**Problem description**:
What you give back should be exactly the opening lines of the data, ending with the line that contains "Caption: Proposal by" and including it.

**Information shown**:
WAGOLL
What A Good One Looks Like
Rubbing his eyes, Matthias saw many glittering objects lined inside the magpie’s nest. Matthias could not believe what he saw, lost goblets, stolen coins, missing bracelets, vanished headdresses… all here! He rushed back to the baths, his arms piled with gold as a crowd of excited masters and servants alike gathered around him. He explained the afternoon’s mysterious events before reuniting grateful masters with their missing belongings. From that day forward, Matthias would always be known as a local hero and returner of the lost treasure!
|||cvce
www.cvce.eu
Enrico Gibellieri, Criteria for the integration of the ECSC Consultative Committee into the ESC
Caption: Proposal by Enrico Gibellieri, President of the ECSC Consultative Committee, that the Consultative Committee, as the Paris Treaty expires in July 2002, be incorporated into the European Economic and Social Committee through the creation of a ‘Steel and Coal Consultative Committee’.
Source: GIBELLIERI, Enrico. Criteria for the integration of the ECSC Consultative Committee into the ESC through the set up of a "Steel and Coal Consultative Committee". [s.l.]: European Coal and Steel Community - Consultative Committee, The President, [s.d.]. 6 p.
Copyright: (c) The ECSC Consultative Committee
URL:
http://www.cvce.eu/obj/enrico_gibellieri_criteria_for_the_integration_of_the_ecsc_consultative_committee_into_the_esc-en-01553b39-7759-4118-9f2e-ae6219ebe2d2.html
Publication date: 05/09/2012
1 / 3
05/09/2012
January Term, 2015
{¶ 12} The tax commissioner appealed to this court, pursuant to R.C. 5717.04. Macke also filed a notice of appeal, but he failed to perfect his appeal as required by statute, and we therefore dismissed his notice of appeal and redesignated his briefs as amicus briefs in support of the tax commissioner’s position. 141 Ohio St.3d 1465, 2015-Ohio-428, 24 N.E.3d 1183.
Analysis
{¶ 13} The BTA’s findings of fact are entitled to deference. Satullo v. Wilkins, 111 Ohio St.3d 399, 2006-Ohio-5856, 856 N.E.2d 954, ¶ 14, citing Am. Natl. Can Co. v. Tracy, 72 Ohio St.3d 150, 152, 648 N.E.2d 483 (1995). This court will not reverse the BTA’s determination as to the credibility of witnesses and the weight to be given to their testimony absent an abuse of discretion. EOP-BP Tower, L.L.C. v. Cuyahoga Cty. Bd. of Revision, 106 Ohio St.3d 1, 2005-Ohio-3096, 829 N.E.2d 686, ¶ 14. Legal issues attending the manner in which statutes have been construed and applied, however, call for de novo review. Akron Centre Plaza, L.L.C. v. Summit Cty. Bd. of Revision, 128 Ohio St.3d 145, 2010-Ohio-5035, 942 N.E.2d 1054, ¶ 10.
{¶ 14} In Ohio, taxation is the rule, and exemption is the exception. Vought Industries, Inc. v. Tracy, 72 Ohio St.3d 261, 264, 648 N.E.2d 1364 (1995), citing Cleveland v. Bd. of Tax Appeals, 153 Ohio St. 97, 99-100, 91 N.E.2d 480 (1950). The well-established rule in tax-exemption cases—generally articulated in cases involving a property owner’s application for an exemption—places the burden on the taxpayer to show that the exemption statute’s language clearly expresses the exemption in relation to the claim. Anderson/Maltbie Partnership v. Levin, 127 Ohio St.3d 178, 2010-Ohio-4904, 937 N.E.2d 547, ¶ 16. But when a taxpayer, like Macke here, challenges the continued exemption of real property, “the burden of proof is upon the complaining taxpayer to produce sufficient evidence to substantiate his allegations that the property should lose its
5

**Final answer**:
WAGOLL
What A Good One Looks Like
Rubbing his eyes, Matthias saw many glittering objects lined inside the magpie’s nest. Matthias could not believe what he saw, lost goblets, stolen coins, missing bracelets, vanished headdresses… all here! He rushed back to the baths, his arms piled with gold as a crowd of excited masters and servants alike gathered around him. He explained the afternoon’s mysterious events before reuniting grateful masters with their missing belongings. From that day forward, Matthias would always be known as a local hero and returner of the lost treasure!
|||cvce
www.cvce.eu
Enrico Gibellieri, Criteria for the integration of the ECSC Consultative Committee into the ESC
Caption: Proposal by Enrico Gibellieri, President of the ECSC Consultative Committee, that the Consultative Committee, as the Paris Treaty expires in July 2002, be incorporated into the European Economic and Social Committee through the creation of a ‘Steel and Coal Consultative Committee’.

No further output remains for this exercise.